The actual types used for the primitives depends on the language specific binding implementation. For details on Java bindings for Pegasus primitives, see Primitive Types
Primitive types cannot be named (except through typerefs) and thus cannot be defined as top-level schemas.
Some examples showing how different primitive fields can be defined and the syntax for specifying default values:
namespace com.example.models
record WithPrimitives {
intField: int
longField: long
floatField: float
doubleField: double
booleanField: boolean
stringField: string
bytesField: bytes
}
Primitive types with default values:
namespace com.example.models
record WithPrimitiveDefaults {
intWithDefault: int = 1
longWithDefault: long = 3000000000
floatWithDefault: float = 3.3
doubleWithDefault: double = 4.4E38
booleanWithDefault: boolean = true
stringWithDefault: string = "DEFAULT"
bytesWithDefault: bytes = "\u0007"
}
Enums, as the name suggests contains an enumeration of symbols. Enums are named schemas and can be defined as top-level schema or inlined.
For example:
namespace com.example.models
enum UserStatus {
ACTIVE
SUSPENDED
INACTIVE
}
Enums can be referenced by name in other schemas:
namespace com.example.models
record User {
firstName: string
status: UserStatus
}
Enums can also be defined inline:
namespace com.example.models
record User {
firstName: string
status: UserStatus
suspendedReason: enum StatusReason {
FLAGGED_BY_SPAM_CHECK
REPORTED_BY_ADMIN
}
}
Doc comments and deprecation can be added directly to individual enum symbols.
For example:
namespace com.example.models
/**
* Defines the states of a user in the system.
*/
enum UserStatus {
/**
* Represents an active user.
*/
ACTIVE
/**
* Represents user suspended for some reason.
*/
SUSPENDED
/**
* Represents an user who had deleted/inactivated their account.
*/
@deprecated = "Use INACTIVE for users pending deletion. Deleted users should not be in system"
DELETED
/**
* Represents users requested for deletion and in the process of being deleted.
*/
INACTIVE
}
To specify the default value for an enum field, use the string representation of the enum symbol to set as default.
For example:
namespace com.example.models
record User {
firstName: string
status: UserStatus = "ACTIVE"
suspendedReason: enum StatusReason {
FLAGGED_BY_SPAM_CHECK
REPORTED_BY_ADMIN
} = "FLAGGED_BY_SPAM_CHECK"
}
Pegasus Arrays are defined as a homogeneous collection of some “items” type, which can be any valid PDL type. Arrays are ordered, as in the items in an array have a specific ordering and this ordering will be honored when the data is serialized, sent over the wire, and de-serialized.

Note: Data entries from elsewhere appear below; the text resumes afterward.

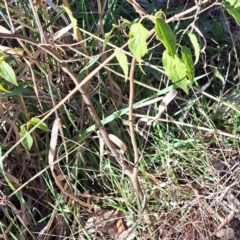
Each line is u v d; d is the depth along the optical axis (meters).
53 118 1.21
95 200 1.21
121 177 1.17
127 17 1.45
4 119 1.09
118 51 0.69
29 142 0.95
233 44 1.36
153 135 1.24
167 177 1.19
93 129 1.12
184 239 1.13
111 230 1.16
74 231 1.15
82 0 1.27
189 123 1.30
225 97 1.35
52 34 1.05
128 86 1.31
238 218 1.14
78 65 1.24
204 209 1.15
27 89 1.12
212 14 1.51
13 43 1.23
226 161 1.21
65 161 1.21
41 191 1.20
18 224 1.16
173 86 1.08
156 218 1.15
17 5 1.19
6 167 1.17
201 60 1.43
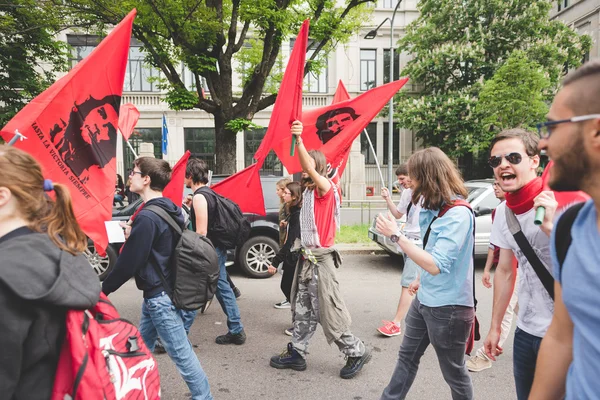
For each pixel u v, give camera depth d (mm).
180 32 9273
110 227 4719
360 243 9023
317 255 3258
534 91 13711
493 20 18578
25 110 2240
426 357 3805
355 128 3889
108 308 1472
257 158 3709
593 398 912
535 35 18125
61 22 9922
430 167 2205
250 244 6613
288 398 3076
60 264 1224
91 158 2473
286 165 4004
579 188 960
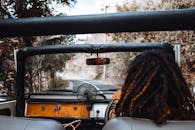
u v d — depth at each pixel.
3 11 8.88
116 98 3.63
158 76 1.37
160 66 1.39
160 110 1.33
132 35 11.17
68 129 3.82
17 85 4.44
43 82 7.67
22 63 4.41
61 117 4.39
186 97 1.39
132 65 1.46
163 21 1.74
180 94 1.37
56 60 7.32
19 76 4.42
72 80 4.85
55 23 1.80
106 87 4.58
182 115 1.37
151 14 1.74
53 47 4.28
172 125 1.33
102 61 4.25
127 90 1.43
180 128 1.32
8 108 4.24
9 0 8.89
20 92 4.43
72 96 4.46
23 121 1.40
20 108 4.42
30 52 4.32
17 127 1.37
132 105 1.39
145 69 1.40
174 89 1.36
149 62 1.41
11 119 1.41
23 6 9.02
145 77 1.39
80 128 4.36
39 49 4.31
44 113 4.43
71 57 6.86
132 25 1.77
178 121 1.35
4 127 1.37
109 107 3.72
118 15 1.76
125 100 1.43
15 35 1.91
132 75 1.44
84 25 1.79
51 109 4.45
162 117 1.33
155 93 1.35
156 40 11.09
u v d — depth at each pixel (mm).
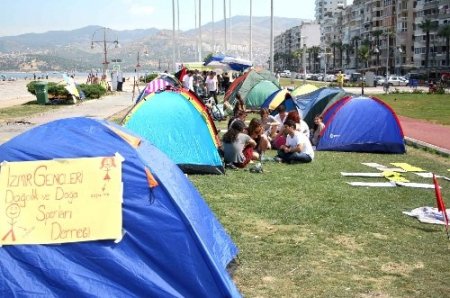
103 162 5367
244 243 7312
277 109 17750
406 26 118500
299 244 7355
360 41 142625
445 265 6703
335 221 8445
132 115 11742
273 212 8859
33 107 31375
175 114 11805
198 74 36062
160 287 5156
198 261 5289
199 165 11695
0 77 138250
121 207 5285
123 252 5230
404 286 6059
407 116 28844
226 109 24500
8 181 5340
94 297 5047
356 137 15547
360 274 6375
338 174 12188
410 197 10086
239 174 11930
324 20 182500
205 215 6301
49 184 5328
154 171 5406
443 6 100000
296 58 174250
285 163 13414
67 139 5484
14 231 5223
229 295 5242
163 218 5316
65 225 5234
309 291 5867
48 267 5129
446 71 95000
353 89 59344
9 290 5051
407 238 7715
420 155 15594
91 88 39750
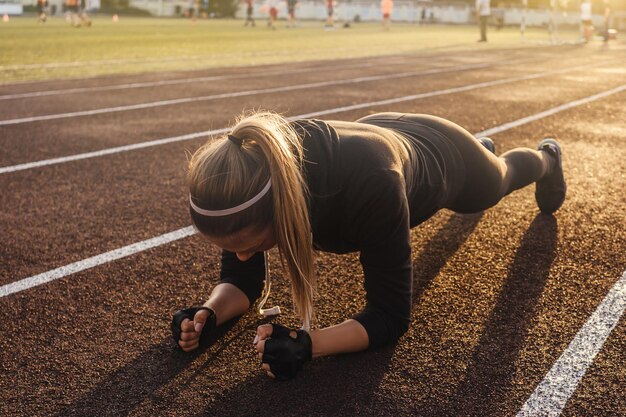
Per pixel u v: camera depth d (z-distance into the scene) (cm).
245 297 251
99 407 202
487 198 268
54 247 337
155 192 435
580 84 1051
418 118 253
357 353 228
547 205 366
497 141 589
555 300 269
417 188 223
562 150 552
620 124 679
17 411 200
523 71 1275
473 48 2020
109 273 303
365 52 1795
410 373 216
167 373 219
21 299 276
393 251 206
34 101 827
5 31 2441
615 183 448
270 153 175
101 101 834
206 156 178
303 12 5472
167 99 857
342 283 286
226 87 983
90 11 5091
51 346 238
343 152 195
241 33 2736
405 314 221
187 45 1922
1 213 391
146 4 5531
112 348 236
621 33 4078
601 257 315
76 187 446
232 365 223
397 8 5494
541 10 5441
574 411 196
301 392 207
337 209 197
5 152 548
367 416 195
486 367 220
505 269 300
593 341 237
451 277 291
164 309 266
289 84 1027
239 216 174
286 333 207
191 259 319
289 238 181
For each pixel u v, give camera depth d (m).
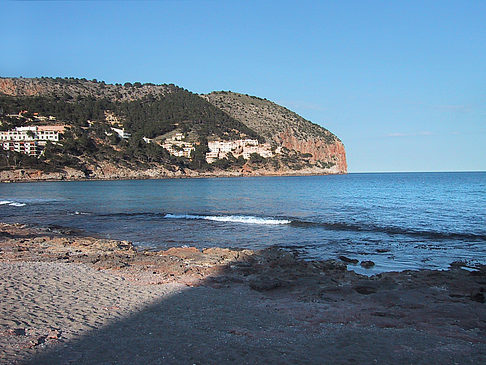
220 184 115.69
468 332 7.97
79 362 6.07
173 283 12.15
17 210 41.28
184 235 24.23
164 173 176.88
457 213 35.19
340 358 6.46
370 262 16.09
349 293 11.16
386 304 10.01
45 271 12.88
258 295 10.98
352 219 31.56
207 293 11.02
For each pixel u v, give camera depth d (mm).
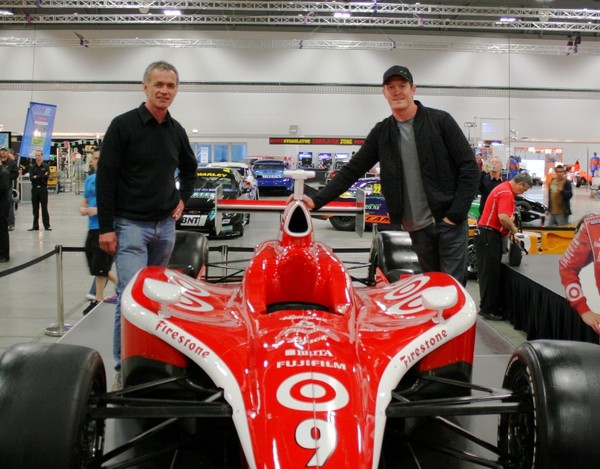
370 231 15594
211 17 26391
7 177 10055
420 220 4016
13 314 6840
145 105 3812
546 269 6711
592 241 3488
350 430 2049
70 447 2143
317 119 31031
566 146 31219
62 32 30375
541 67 30828
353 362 2426
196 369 3125
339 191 4117
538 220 12711
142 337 2869
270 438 2012
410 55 30609
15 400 2191
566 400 2285
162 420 3428
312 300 3350
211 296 3391
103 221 3738
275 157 30781
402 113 3812
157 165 3846
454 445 3197
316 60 30703
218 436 3143
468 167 3793
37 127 18672
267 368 2346
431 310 3018
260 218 19156
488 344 5379
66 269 9727
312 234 3572
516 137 28531
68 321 6516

Some examples below for defining arrays and default values for them.
Primitive arrays:
namespace com.example.models
record WithPrimitivesArray {
ints: array[int]
longs: array[long]
floats: array[float]
doubles: array[double]
booleans: array[boolean]
strings: array[string]
bytes: array[bytes]
}
Primitive arrays with default values:
namespace com.example.models
record WithPrimitivesArrayDefaults {
ints: array[int] = [1, 2, 3]
longs: array[long] = [3000000000, 4000000000]
floats: array[float] = [3.3, 2.5]
doubles: array[double] = [4.4E38, 3.1E24]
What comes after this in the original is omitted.